Government to cut money supply in the Economy to Counter Inflation.

In Summary
  • Cuts in money supply are short term measures to control inflation.
  • Expenditure to be in priority areas only.
  • 1.59 billion to be dispersed to facilitate the parish model.
John Musinguzi Rujoki ,the commissioner Gen URA Speaking to stake Holders at the post Budget conference.
John Musinguzi Rujoki ,the commissioner Gen URA Speaking to stake Holders at the post Budget conference.
Image: URA

Realizing the new revenue target will have to be a collective effort and commitment across government, civil society, private sector, and development partners is paramount. 

In a bid to achieve the above,Uganda Revenue Authority has developed and rolled out a full taxpayer education and improved service delivery strategy to promote transparency, information-sharing, partnership with stakeholders, and facilitating taxpayers through improved service provision to enhance taxpayer compliance towards realizing the revenue target.

This is according to John Musinguzi Rujoki the commissioner Gen Uganda Revenue Authority.

Last week, the Minister of Finance, Planning and Economic Development unveiled the new financial year’s UGX48 trillion budget and of this figure, UGX 25,550.8B (UGX 25.5 Trillion), which is about 53% of the budget, is to be financed from tax and non-tax revenue sourced internally, and the rest from aid and grants.

Image: URA

Much as URA projects to achieve the targets ,the tax body is facing challenges of unregistered traders and undeclared employment that  dominates the  economy.

The current tax register has about 2.4 million taxpayers out of a population of 45 million Ugandans. There are over 7 million people engaged in income-generating activities, but many are not contributing to the tax basket.

At the Post Budget conference,the permanent Secretary Ministry of Finance says  Government plans to cut money supply into the economy as a short term measure to control inflation.

Using both the physical and monetary policy there will also be a sharp increase in interest rates to discourage borrowing.

Ramathan Ggoobi,the permanent Secretary Ministry of Finance at the Post Budget conference.
Ramathan Ggoobi,the permanent Secretary Ministry of Finance at the Post Budget conference.
Image: URA

Ramathan Ggoobi made the remarks  as he made a presentation at the post budget conference organized by Uganda Revenue Authority.

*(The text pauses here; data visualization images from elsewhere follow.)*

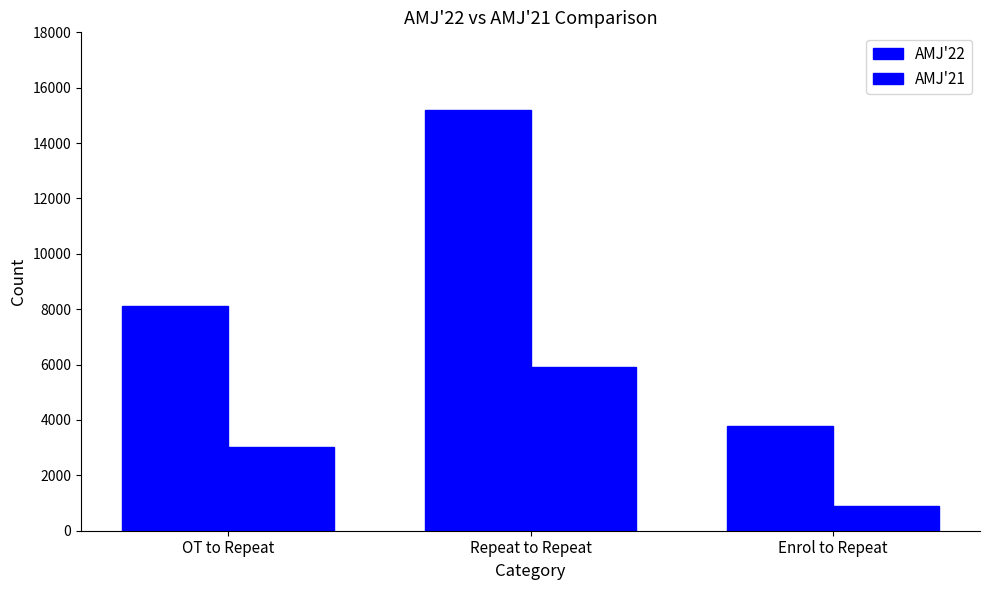

How many distinct data groups are displayed?

2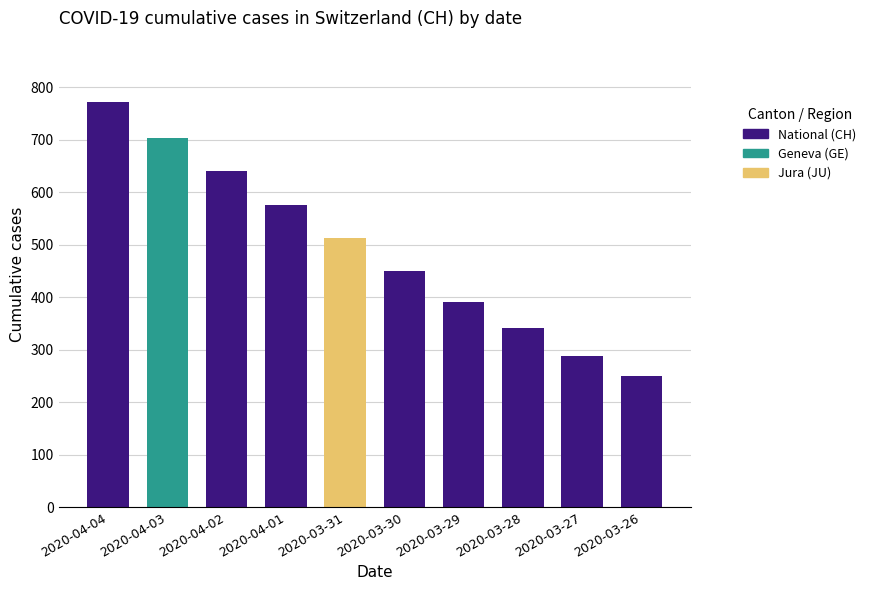

True or false: the data shows 575 at 2020-04-01.

True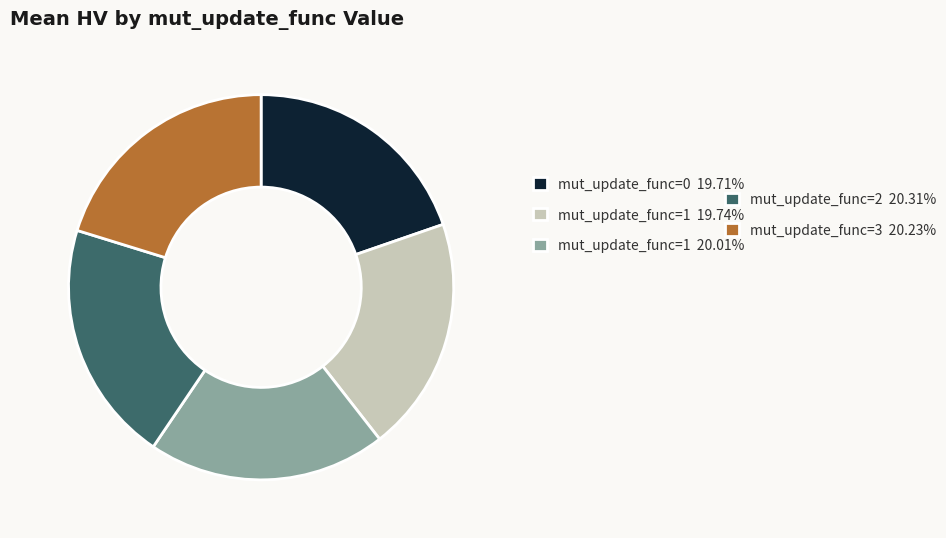

Is there a majority slice in this chart?

No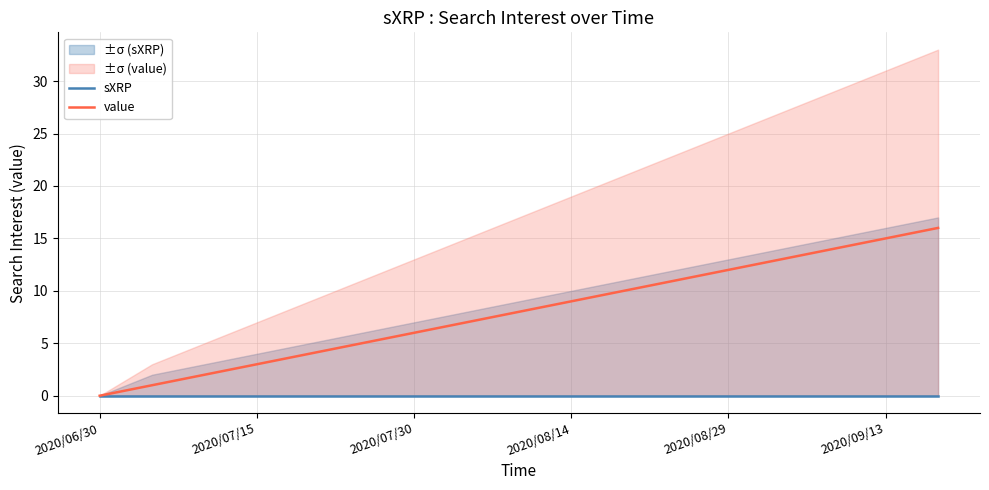

True or false: value has more than 0 points higher than both neighbors.

False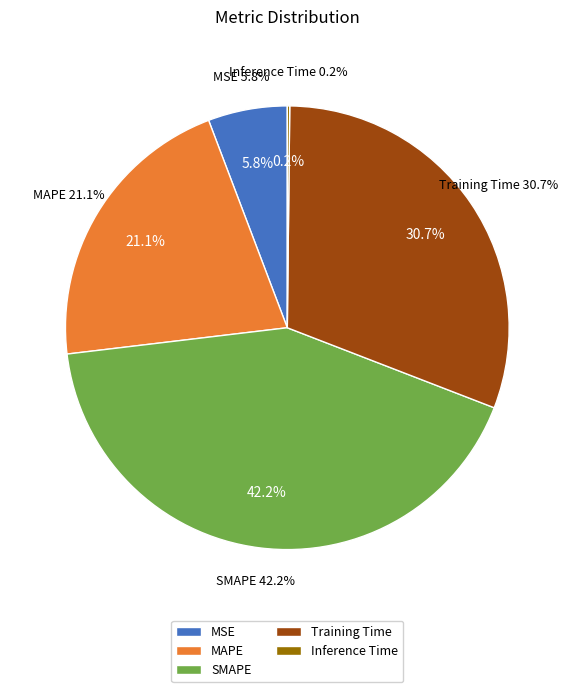

Rank the categories by value from lowest to highest.

Inference Time, MSE, MAPE, Training Time, SMAPE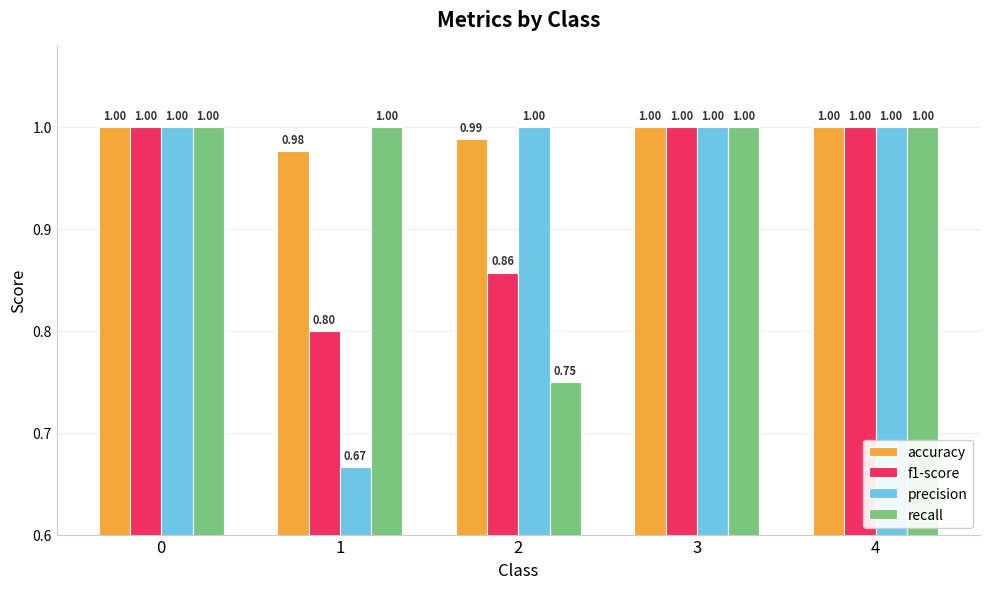

At 2, list the series in order from smallest to largest.

recall, f1-score, accuracy, precision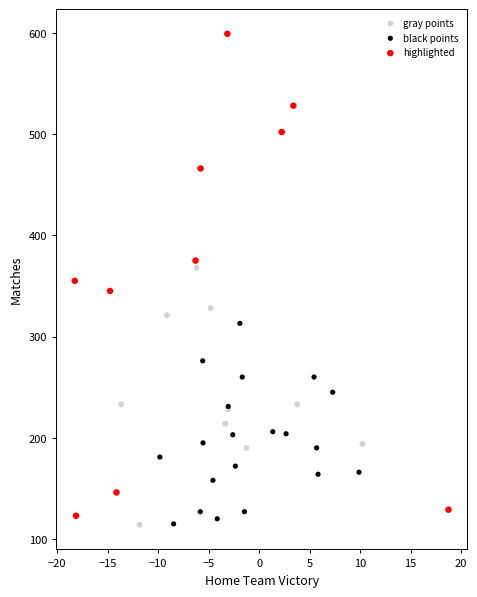

Which series has the widest spread of Y values?

highlighted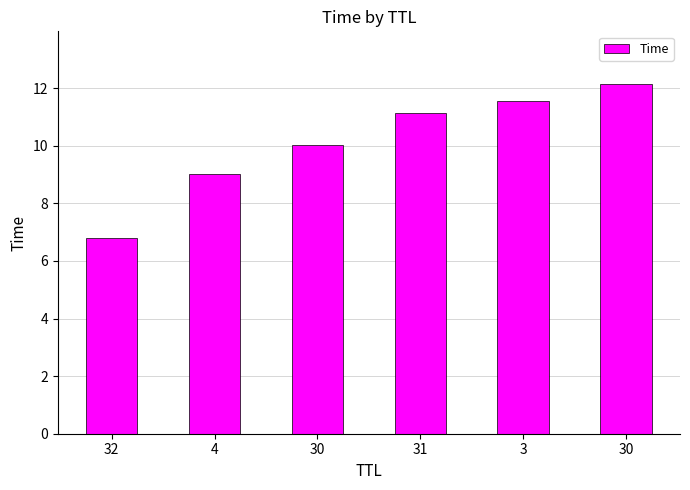

Reading left to right, extract all data points from this chart.

32=6.8	4=9.0	30=10.0	31=11.1	3=11.5	30=12.1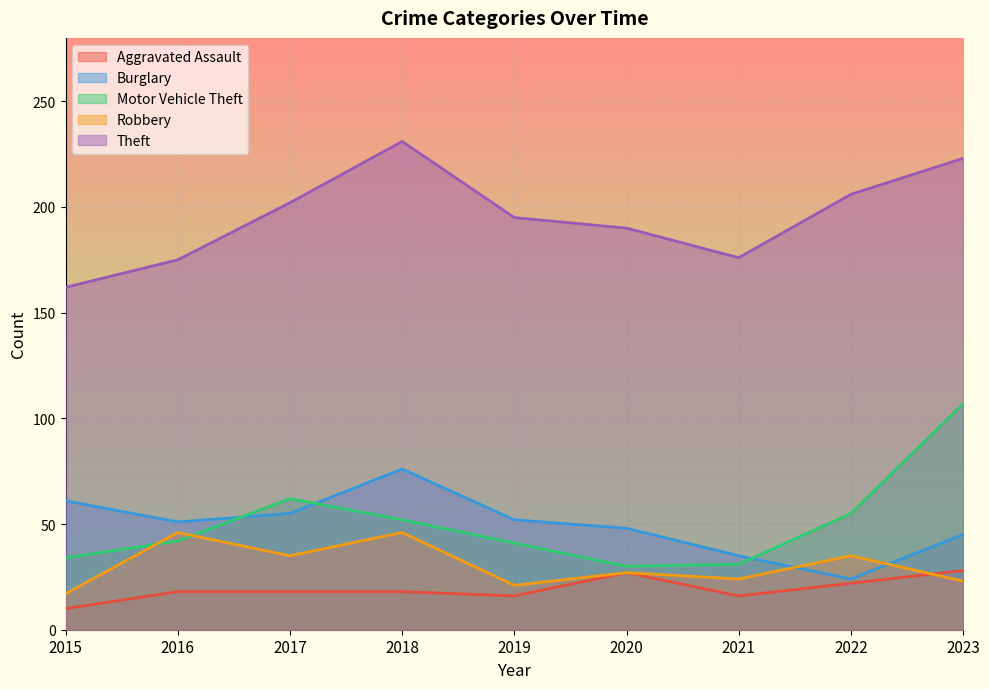

How many interior local valleys does the Aggravated Assault series have?

2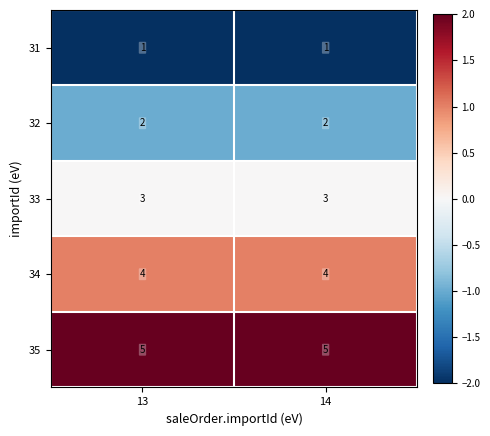

Rank the series by their maximum value, from highest to lowest.

35, 34, 33, 32, 31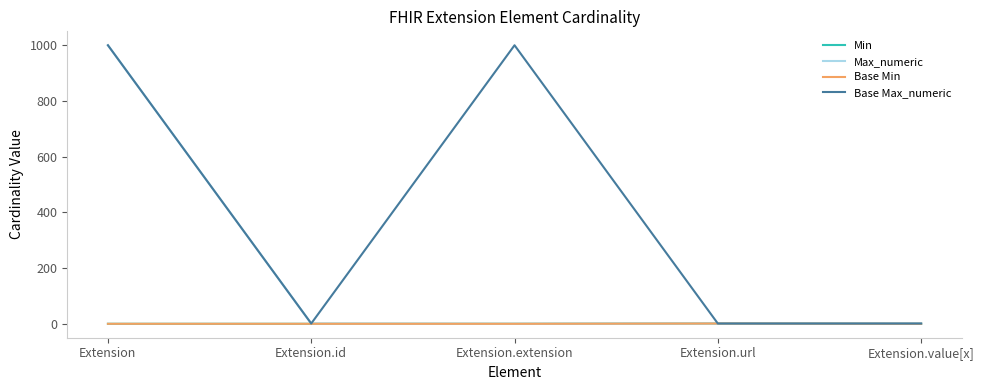

Rank the categories by Base Min value from lowest to highest.

Extension, Extension.id, Extension.extension, Extension.value[x], Extension.url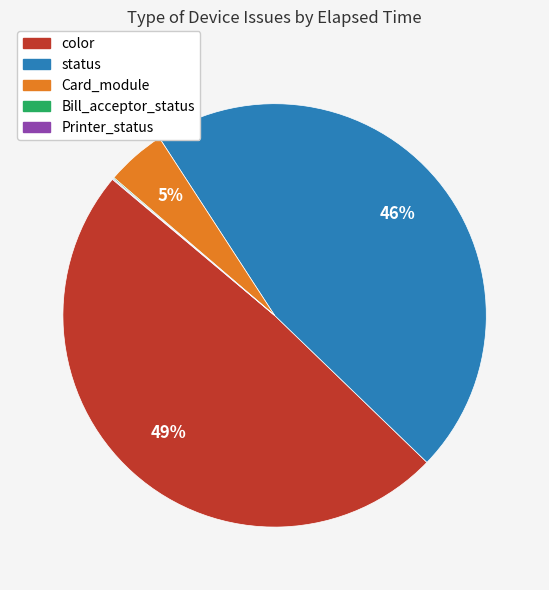

True or false: Card_module accounts for 18% of the total.

False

According to Ggoobi,government will mainly focus on improving the value chain in Agriculture from production to marketing and value addition.

Ggoobi also says Government  has also shifted focus of relying on incremental budgets where money is borrowed to finance  priorities,I move that will see a responsive budget to the economy.

"We raised some of the money through the re-distribution of priorities "Ggoobi said.